Cherokee is an investment company based in Raleigh, North Carolina; a subsidiary provides capital for solar photovoltaic projects building on brownfield sites around the world. Thomas Darden, CEO of Cherokee, is also chairman of Industrial Heat LLC. A Chinese website described a meeting between Darden and Chinese officials on the prospects for green energy, with Darden claiming positive results with the nickel-hydrogen LENR process. Some have suggested that China, where smog from multiplying coal-fired power stations causes serious health problem, may be more open to the new technology than the West.  Darden will not comment on the claims.

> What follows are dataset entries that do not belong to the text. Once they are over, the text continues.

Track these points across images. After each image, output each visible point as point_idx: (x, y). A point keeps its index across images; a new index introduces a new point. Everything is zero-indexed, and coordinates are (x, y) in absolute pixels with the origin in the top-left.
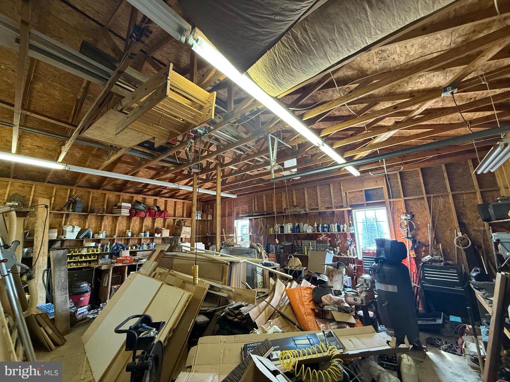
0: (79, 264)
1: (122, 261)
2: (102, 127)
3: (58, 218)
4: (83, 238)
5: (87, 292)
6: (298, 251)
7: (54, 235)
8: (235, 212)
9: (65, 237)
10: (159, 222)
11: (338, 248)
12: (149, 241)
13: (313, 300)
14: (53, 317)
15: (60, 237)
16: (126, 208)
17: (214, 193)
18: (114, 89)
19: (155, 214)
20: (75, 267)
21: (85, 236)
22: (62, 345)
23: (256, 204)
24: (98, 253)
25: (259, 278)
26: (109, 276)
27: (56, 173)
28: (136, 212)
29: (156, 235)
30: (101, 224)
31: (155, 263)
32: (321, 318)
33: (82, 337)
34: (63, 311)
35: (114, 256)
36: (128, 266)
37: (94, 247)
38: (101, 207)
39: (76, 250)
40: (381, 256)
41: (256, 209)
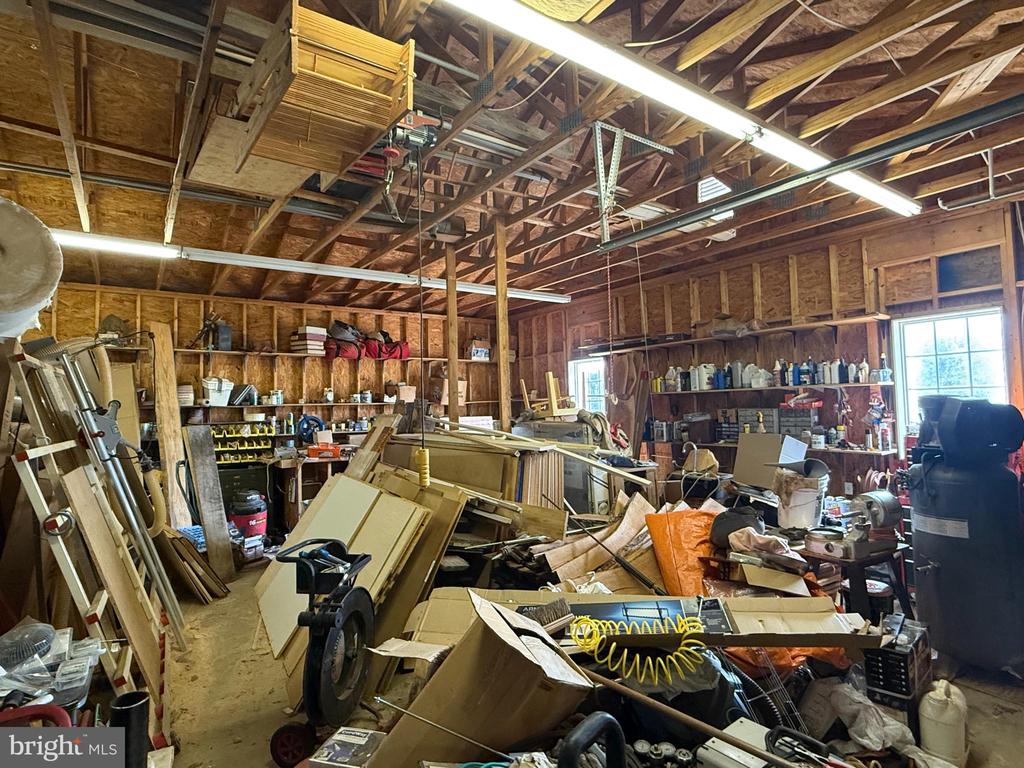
0: (240, 457)
1: (317, 453)
2: (218, 156)
3: (190, 363)
4: (240, 404)
5: (259, 510)
6: (728, 437)
7: (189, 399)
8: (570, 341)
9: (208, 402)
10: (391, 371)
11: (842, 428)
12: (373, 411)
13: (710, 541)
14: (205, 550)
15: (199, 401)
16: (316, 338)
17: (491, 291)
18: (218, 68)
19: (380, 349)
20: (234, 462)
21: (245, 400)
22: (223, 597)
23: (621, 317)
24: (273, 434)
25: (599, 493)
26: (297, 481)
27: (170, 267)
28: (339, 348)
29: (387, 399)
30: (272, 374)
31: (375, 454)
32: (720, 579)
33: (256, 587)
34: (219, 540)
35: (304, 443)
36: (332, 463)
37: (263, 423)
38: (267, 337)
39: (231, 428)
40: (931, 444)
41: (622, 331)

A partnership with Cherokee would be in line with Rossi's claims about the size of his backer and the project. He says there are sixteen people working with him on R&D, consistent with a modest investment from a company like Cherokee rather than full-on involvement from the likes of General Electric (or even Google) as others have optimistically suggested.  Rossi has recently said that a domestic E-Cat reactor is as far away as ever due to safety and certification issues, and his latest posts suggests that some care is needed with the industrial reactors. If the E-Cat does gain acceptance, the regulatory bodies will become more interested in the issues posed by licensing nuclear reactors based on principles which are not well understood.

And what about the Martin Fleischmann Memorial Project, the open-source consortium which set out to provide a simple, low-cost means of demonstrating that cold fusion is a real effect? While their attempts to prove excess heat production have been frustratingly slow, they had a surprising breakthrough in producing gamma radiation, an effect duplicated across two sites. This might finally be the demonstration they need, if it can be consistently replicated. But it might also throw up some problems.

The dream of cold fusion is that it brings cheap, unlimited energy from devices that can be built in a garage. But the dream has to co-exist with the messy realities of health and safety legislation, the bureaucratic niceties of testing new technology, and a public terror of anything including the word 'radiation'.  It's the difference between the exhilaration of the Wright Flyer's first take-off and the thousands of pages of certification procedures to cover before new aircraft are allowed to operate.

If LENR does turn out to be a viable technology -- an uncertain proposition at best -- then the challenges involved in commercialising it are only just be beginning.  The advance, if it happens, is likely to be a slow one across many fronts. Even so, 2014 is set to be a very interesting year for Low Energy Nuclear Reactions.